### Exercise objective
What is needed is an exact copy of every line in the listing.
··········
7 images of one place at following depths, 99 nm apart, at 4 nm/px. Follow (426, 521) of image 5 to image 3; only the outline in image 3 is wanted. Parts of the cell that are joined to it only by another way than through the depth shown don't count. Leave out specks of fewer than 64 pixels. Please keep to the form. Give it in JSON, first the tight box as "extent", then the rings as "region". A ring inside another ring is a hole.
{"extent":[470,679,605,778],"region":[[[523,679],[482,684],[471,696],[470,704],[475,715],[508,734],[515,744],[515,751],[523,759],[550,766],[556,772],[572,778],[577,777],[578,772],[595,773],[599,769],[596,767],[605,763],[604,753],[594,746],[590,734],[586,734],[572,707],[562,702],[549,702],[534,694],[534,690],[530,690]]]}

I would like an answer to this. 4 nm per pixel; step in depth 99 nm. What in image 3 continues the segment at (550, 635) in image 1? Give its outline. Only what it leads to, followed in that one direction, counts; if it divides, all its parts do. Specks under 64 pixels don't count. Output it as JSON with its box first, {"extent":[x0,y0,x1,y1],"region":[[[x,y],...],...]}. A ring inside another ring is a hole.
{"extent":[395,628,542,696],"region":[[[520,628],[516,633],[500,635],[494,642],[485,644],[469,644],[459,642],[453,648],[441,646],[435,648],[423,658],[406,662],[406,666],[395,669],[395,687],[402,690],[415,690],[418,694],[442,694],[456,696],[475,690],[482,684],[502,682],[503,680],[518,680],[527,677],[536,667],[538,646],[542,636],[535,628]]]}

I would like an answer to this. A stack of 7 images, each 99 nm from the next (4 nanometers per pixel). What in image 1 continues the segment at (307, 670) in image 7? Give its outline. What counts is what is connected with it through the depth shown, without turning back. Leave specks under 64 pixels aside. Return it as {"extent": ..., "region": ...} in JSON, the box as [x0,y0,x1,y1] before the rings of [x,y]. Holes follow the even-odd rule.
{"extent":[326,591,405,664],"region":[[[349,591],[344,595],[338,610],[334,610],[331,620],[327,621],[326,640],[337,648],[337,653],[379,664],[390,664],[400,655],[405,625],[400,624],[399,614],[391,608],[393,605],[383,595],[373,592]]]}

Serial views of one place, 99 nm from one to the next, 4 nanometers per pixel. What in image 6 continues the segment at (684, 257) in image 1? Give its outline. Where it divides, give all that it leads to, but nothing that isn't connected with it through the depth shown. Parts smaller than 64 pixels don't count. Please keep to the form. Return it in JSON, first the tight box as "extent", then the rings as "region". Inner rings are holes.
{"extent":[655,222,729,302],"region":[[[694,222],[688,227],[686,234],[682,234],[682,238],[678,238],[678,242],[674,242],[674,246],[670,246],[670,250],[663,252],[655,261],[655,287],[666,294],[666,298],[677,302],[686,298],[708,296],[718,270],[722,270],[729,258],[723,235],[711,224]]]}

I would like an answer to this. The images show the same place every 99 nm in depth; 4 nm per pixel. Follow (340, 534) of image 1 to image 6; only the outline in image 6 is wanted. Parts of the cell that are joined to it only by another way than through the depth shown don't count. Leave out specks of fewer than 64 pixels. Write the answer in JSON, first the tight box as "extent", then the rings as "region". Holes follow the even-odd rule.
··········
### Exercise answer
7 images of one place at following depths, 99 nm apart, at 4 nm/px. Follow (426, 521) of image 5 to image 3; only the outline in image 3 is wanted. Parts of the cell that are joined to it only by another way than through the depth shown don't count. Leave out specks of fewer than 64 pixels. Please keep to the form. Give it in JSON, first the tight box as "extent", then the rings as "region". A ring inside another ring is a hole.
{"extent":[470,679,605,778],"region":[[[523,679],[482,684],[471,696],[470,704],[475,715],[508,734],[515,744],[515,751],[523,759],[550,766],[556,772],[572,778],[577,777],[578,772],[595,773],[599,769],[596,767],[605,763],[604,753],[594,746],[590,734],[586,734],[572,707],[562,702],[549,702],[534,694],[534,690],[530,690]]]}

I would like an answer to this. 4 nm per pixel; step in depth 99 nm. What in image 3 continues the segment at (550, 635) in image 1? Give its outline. Only what it leads to, followed in that one direction, counts; if it divides, all its parts do. Specks under 64 pixels don't count. Output it as JSON with its box first, {"extent":[x0,y0,x1,y1],"region":[[[x,y],...],...]}. A ring inside another ring is a hole.
{"extent":[395,628,542,696],"region":[[[520,628],[516,633],[500,635],[494,642],[485,644],[469,644],[459,642],[453,648],[441,646],[435,648],[423,658],[406,662],[406,666],[395,669],[395,687],[402,690],[415,690],[418,694],[442,694],[456,696],[475,690],[482,684],[502,682],[503,680],[518,680],[527,677],[536,667],[538,646],[542,636],[535,628]]]}

I would like an answer to this. A stack of 7 images, each 99 nm from the next (4 nanometers per pixel). What in image 1 continues the segment at (307, 670) in image 7? Give its outline. What counts is what is connected with it through the depth shown, without turning back. Leave specks under 64 pixels aside. Return it as {"extent": ..., "region": ...} in JSON, the box as [x0,y0,x1,y1] before the rings of [x,y]. Holes follow the even-odd rule.
{"extent":[326,591,405,664],"region":[[[349,591],[344,595],[338,610],[334,610],[331,620],[327,621],[326,640],[337,648],[337,653],[379,664],[390,664],[400,655],[405,625],[400,624],[399,614],[391,608],[393,605],[383,595],[373,592]]]}

Serial views of one place, 99 nm from one to the next, 4 nanometers per pixel. What in image 6 continues the segment at (684, 257) in image 1? Give its outline. Where it divides, give all that it leads to, but nothing that isn't connected with it through the depth shown. Parts smaller than 64 pixels don't count. Please keep to the form. Return it in JSON, first the tight box as "extent", then the rings as "region". Inner rings are holes.
{"extent":[655,222,729,302],"region":[[[694,222],[688,227],[686,234],[682,234],[682,238],[678,238],[678,242],[674,242],[674,246],[670,246],[670,250],[663,252],[655,261],[655,287],[666,294],[666,298],[677,302],[686,298],[708,296],[718,270],[722,270],[729,258],[723,235],[711,224]]]}

I would like an answer to this. The images show the same place every 99 nm in depth; 4 nm per pixel. Follow (340, 534) of image 1 to image 6; only the outline in image 6 is wanted. Parts of the cell that are joined to it only by another way than through the depth shown don't count. Leave out specks of fewer than 64 pixels. Write the answer in JSON, first the tight box as "extent", then the rings as "region". Holes follow the even-odd rule.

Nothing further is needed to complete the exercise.